Matteo Rossi is a PhD candidate in Heritage Science at the University of Rome "Tor Vergata." In this talk, he presents his ongoing doctoral research (LuLAROCK PhD project) on the rock-cut landscape in the Monti Lucretili area (Lazio, Italy). The study combines methods and tools from landscape archaeology, digital archaeology, and participatory archaeology to investigate the multidimensionality of this unique cultural landscape in central Italy. Rock-cut architecture is explored as a tangible expression of the interaction between man and the natural environment—an excavated and constructed heritage shaped by practical, cultural, and economic needs that continue to define the identity of the Monti Lucretili micro-region.
FRIDAY 4 April 2025, (time TBD)
Prof. Dr. Ivan Kourtchev
Associate Professor in Environmental Analytical Chemistry at Coventry University, UK.

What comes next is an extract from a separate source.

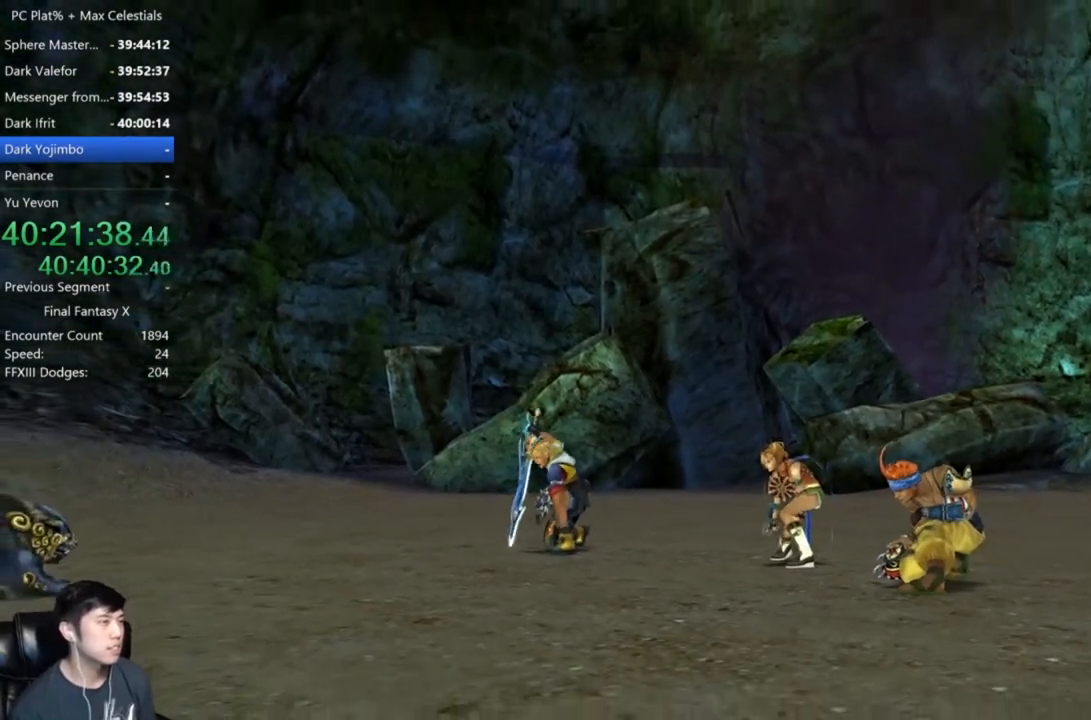
{"buttons": [], "left_stick": "center", "right_stick": "center", "events": []}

Unseen but Ubiquitous: The Overlooked Atmospheric Pathways of Emerging Contaminants
Emerging contaminants (ECs), including industrial chemicals and pharmaceuticals, are a growing concern due to their persistence and potential impacts on human health. Per- and polyfluoroalkyl substances (PFAS), a subset of ECs known as "forever chemicals," have dominated headlines for their widespread contamination, yet their presence in the atmosphere remains largely overlooked. Our study in the Amazon rainforest provided the first evidence of PFAS in a pristine environment, raising new questions about their transport through the air and sources of emissions.
This talk examines the overlooked role of the atmosphere in EC distribution, using case studies from their observation in Amazon to industrial processes that contribute to their airborne transport. These findings challenge conventional views on pollution pathways and emphasise the need for integrated air and water monitoring.
THURSDAY 24 April 2025
Prof. Dr. Helen Williams
Professor of Geochemistry and Planetary Science at the University of Cambridge
From Hard Rock to Heavy Metal - how high-mass metal stable isotopes are helping us understand the Earth’s mantle
The silicate mantles of terrestrial planets constitute the vast proportion of their mass and govern the chemical and geodynamic evolution of these bodies. Understanding the physical and chemical interplay between the solid Earth’s main chemical reservoirs - mantle, crust and core - is a fascinating subject that has challenged geochemists for decades. In this talk, I will discuss how the development of a vast spectrum of high mass (> 20 amu) stable isotope systems has contributed to the field of mantle geochemistry over the last decade and the new opportunities and challenges that the application of these tracers has provided, with a particular focus on rocks formed in the first billion years of Earth’s history and modern mantle plumes.